The new lineup centralizes the network’s sci-fi programming in a three-night midweek cluster, while pushing its more traditional fare to the margins. Starting with Tuesday nights, the first of the three genre showcases, the CW has paired its Vampire Diaries spinoff, The Originals, with its veteran franchise Supernatural.

Sliding The Originals in the 8 p.m. slot subverts the notion that new series are best served by leading out of established shows, and it also negates the possibility of an all-bloodsucker block. The time slot promises to be particularly challenging for The Originals, as it will go head-to-head with the 800-lb gorilla that is the ABC newbie Marvel’s Agents of S.H.I.E.L.D.

The breakout drama Arrow returns to its Wednesday 8 p.m. perch, where it sets the table for the new sci-fi strip, The Tomorrow People. Based on the weird ‘70s U.K. kids’ show of the same name, TTP is about a race of high-cheekboned telepaths (Robbie Arnell, Peyton List, Luke Mitchell) who are being hunted down by a group of paramilitary scientists.

The pairing with Arrow should give the newcomer a lift; per Nielsen, the superhero drama was the most-watched series on the CW this season.

On Thursdays, the network’s top-rated show in the 18-34 demo, The Vampire Diaries, will lead into the costume drama Reign. That this hot-blooded story of the life of Mary, Queen of Scots (Adelaide Kane) is shacking up with a show about vampires is another odd twist, but placing Reign in the marquee time slot is a sure sign that the CW is in love with the new series.

In the past three seasons, two freshman series (Beauty and the Beast and Nikita) performed well enough in the post-VD slot to merit renewals, while the uneven Kevin Williamson drama The Secret Circle was one-and-done in 2011-12.

Bookending the three new nights are two pair of more earthbound returning series. Hart of Dixie and Beauty and the Beast stack up on Monday nights, while sophomore show The Carrie Diaries and the long-running America’s Next Top Model will strut their stuff on Fridays.

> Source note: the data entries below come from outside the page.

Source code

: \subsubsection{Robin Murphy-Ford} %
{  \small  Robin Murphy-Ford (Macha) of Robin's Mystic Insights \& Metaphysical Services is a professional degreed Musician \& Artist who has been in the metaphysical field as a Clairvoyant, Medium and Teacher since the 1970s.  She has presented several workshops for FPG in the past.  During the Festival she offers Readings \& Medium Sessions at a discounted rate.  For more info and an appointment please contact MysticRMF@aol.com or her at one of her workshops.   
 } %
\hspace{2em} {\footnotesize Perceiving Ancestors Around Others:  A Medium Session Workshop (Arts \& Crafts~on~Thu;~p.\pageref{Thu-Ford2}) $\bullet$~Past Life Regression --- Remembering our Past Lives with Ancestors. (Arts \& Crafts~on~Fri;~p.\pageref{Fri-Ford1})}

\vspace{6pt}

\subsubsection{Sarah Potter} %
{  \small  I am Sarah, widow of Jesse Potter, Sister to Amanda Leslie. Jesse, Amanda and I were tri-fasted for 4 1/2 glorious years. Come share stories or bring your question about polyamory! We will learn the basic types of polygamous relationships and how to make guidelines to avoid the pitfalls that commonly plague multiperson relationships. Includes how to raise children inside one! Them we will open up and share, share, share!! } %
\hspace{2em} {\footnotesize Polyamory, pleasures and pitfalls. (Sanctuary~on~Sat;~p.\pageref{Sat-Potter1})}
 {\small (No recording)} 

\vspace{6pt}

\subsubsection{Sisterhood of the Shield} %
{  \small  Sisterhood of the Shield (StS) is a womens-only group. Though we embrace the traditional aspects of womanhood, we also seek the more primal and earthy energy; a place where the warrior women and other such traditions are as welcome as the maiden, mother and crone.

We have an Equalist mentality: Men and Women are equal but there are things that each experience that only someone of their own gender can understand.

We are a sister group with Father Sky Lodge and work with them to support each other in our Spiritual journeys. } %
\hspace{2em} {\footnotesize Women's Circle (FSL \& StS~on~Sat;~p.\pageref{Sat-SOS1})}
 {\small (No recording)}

Midseason dramas include Star-Crossed (formerly Oxygen), a sort of interstellar Romeo and Juliet meets District 9, and The 100, a dystopian sci-fi caper about a group of juvenile delinquents who are sent back to Earth to determine if the planet can be re-inhabited 95 years after a global thermonuclear war killed off all sentient life.

Speaking at the CW’s upfront reception, president Mark Pedowitz said the network this summer wil look to revive Whose Line is it Anyway? Should the show find an audience, the CW would next try its hand at scripted comedy.

The last time the CW experimented with comedy was in 2010, when it picked up the Canadian import 18 to Life for a summer run. Low ratings prompted the network to yank the show after just three episodes. Before that, the CW aired 18 episodes of David Guarascio and Moses Port’s Aliens in America, its first and only original comedy series. (The net did carry a number of legacy comedies originally developed at precursors UPN and the WB.)  

The CW’s fall schedule is as follows. New series are in bold:

MONDAY

8-9 p.m. — Hart of Dixie

9-10 p.m. — Beauty and the Beast

TUESDAY

8-9 p.m. — The Originals

9-10 p.m. — Supernatural
WEDNESDAY

8-9 p.m. — Arrow

9-10 p.m. — The Tomorrow People
THURSDAY

8-9 p.m. — The Vampire Diaries
9-10 p.m. — Reign
FRIDAY

8-9 p.m. — The Carrie Diaries
9-10 p.m. — America’s Next Top Model

TBD: Premiere dates and time slots for midseason dramas Star-Crossed and The 100, as well as the TMZ co-produced unscripted series, Famous in 12. A six-episode final season of Nikita is also due at a later date.